26 de mai. de 2011

Cap 23: Eu, biblioteca

Quando uma pessoa morre é como se uma biblioteca inteira se incendiasse.

Desse ditado africano ficou o latejar de uma idéia. Morremos e tudo queima? Cinzas, fim e pronto? Ainda bem que essa agonia não é de hoje, nem só minha.
Lá nos tempos homéricos, na Grécia, pairava um grande medo de morte nos guerreiros. Isso deve ter um aparente quê de obviedade: quem luta trava uma batalha também contra a possibilidade de perder, e por causa disso morrer. Mas não era essa morte que os guerreiros temiam.

O medo era a morte do significar. A um guerreiro era mais importante ter a glória dos seus feitos heróicos cantada de geração em geração que a vida em esquecimento. Morte pelo vazio da palavra, essa era a dor mais insuportável.

Nós, guerreiros dos tempos dos bytes, temos como inconcebível a não assimilação do todo, uma necessidade quase compulsiva de onisciência. Não ouviu que a ponte caiu? Não soube que o fulano foi preso, ele mesmo, acredita? Não escutou que as tropas saíram do oriente médio? Não leu aquele livro?

Arquivamos, então, jornais, livros, revistas e apostilas em nosso pequenino cérebro e deixamos nossos neurônios, às vezes, desorientados em meio às suas sinapses frenéticas.

Uma queda, uma bala, uma batida, um ataque. Fim. Incêndio?
Não, ainda não joguei a flor sobre o caixão dessa idéia fixa.
Se é realmente assim, que sentido mora nos médicos que passam noites sobre um livro para entender melhor uma microscópica célula? Para que tantos cálculos a fim de fazer um avião mais leve? Por que tantas fórmulas para unir dois átomos?
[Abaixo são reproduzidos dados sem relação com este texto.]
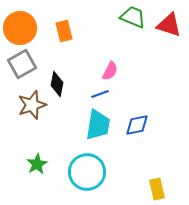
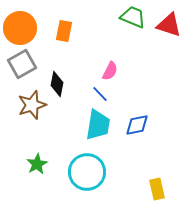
orange rectangle: rotated 25 degrees clockwise
blue line: rotated 66 degrees clockwise
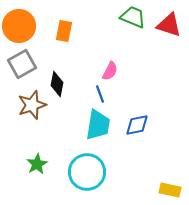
orange circle: moved 1 px left, 2 px up
blue line: rotated 24 degrees clockwise
yellow rectangle: moved 13 px right, 1 px down; rotated 65 degrees counterclockwise
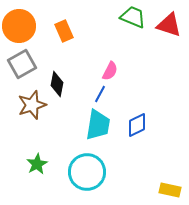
orange rectangle: rotated 35 degrees counterclockwise
blue line: rotated 48 degrees clockwise
blue diamond: rotated 15 degrees counterclockwise
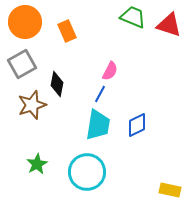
orange circle: moved 6 px right, 4 px up
orange rectangle: moved 3 px right
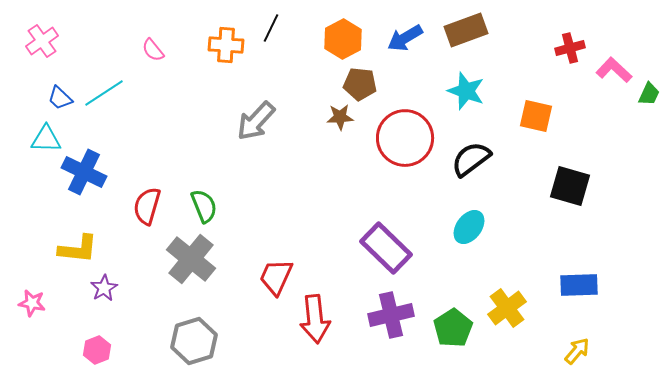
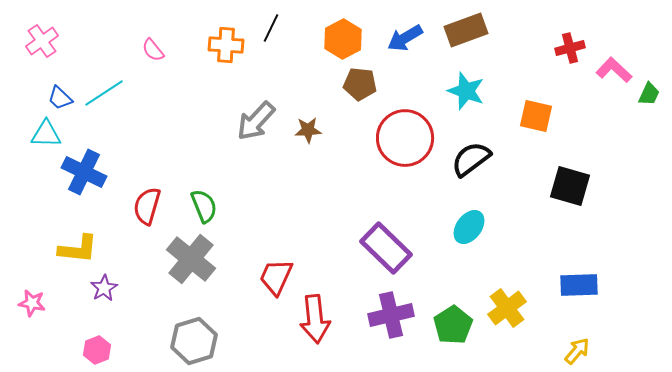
brown star: moved 32 px left, 13 px down
cyan triangle: moved 5 px up
green pentagon: moved 3 px up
Que função tem internacionalizar o cérebro com várias línguas ?

Se sabemos da certa carbonização, qual o trabalho de nos escrevermos?
O maior medo daqueles que, no período da segunda guerra mundial, alimentaram grandes fogueiras com livros era o poder que estes tinham de mudar o mundo. Só esqueceram que não são os livros que modificam a ordem do cosmos, mas as pessoas que os lêem.
E se essas pessoas também morrem?

Não, isso nunca acontece. Por isso o poder das pessoas-livros.

As pessoas-livro-de-comédia fizeram com que aquela hora enfadonha no escritório tivesse o som de uma risada. As pessoas-livro-de-auto-ajuda nos lembraram que nos amarmos, apesar do olho do outro nos enfeiar, era a lição número um. As pessoas-livro-policial nos mostraram que o inimigo pode estar jantando conosco. As pessoas-livro-de-romance nos ensinaram que a dois a solidão é bem menor. As pessoas-livro-acadêmico nos explicaram que a complexidade da teoria nada é sem a prática. As pessoas-livro-de-arte nos fizeram ler a vida além palavras.

Não conheci o meu bisavó que veio da Itália para morar no Brasil. Mas ele está em mim, não só geneticamente falando. Ele acreditou que era possível vencer, mesmo um oceano de distância de sua terra. E meu avó aprendeu lições que ontem foram do meu pai e hoje são minhas. Lições de ver fazer, de ver perder e ainda sim querer lutar, de cair para aprender, para crescer.

Espelhos que somos nos refletimos.
Não sou a mesma, porque sou grata a um médico que um dia socorreu a minha mãe de madrugada quando esta passou mal do coração; porque um avião pode me fazer chegar à tempo para um último abraço; porque cada um que me ensinou a speaking in inglish o hablar español me fez enxergar o mundo com a lente de outras culturas.

Não sou a mesma, porque dois médicos disseram a minha mãe que meu irmão iria nascer cego e surdo e por isso ela precisava fazer um aborto imediatamente e ela não o fez, meu irmão nasceu perfeito e lindo; porque uma professora me disse que por eu me dar tão mal na prova dela eu não conseguiria entrar para a universidade que eu queria, passei; porque me dizem que escrever num país onde ninguém vai me dar um espaço me faz ter mais inspiração.

Nem eu a mesma, nem os que estão comigo.
Todos nos fazem melhores porque nos dizem que é possível e nos fazem ainda mais forte quando nos dizem que é impossível e ainda assim acreditamos.
Não é a longevidade do tempo que nos tornará inesquecível, mas o que desse tempo fizermos para tornarmos a vida do outro um pouco mais gloriosa. Todo sorrir para um mal humorado implica riscos, mas pode ser tudo de que ele precisa.

O tamanho da perda de nossa biblioteca depende do quanto de restrições impusermos para que nela deixemos os outros entrar.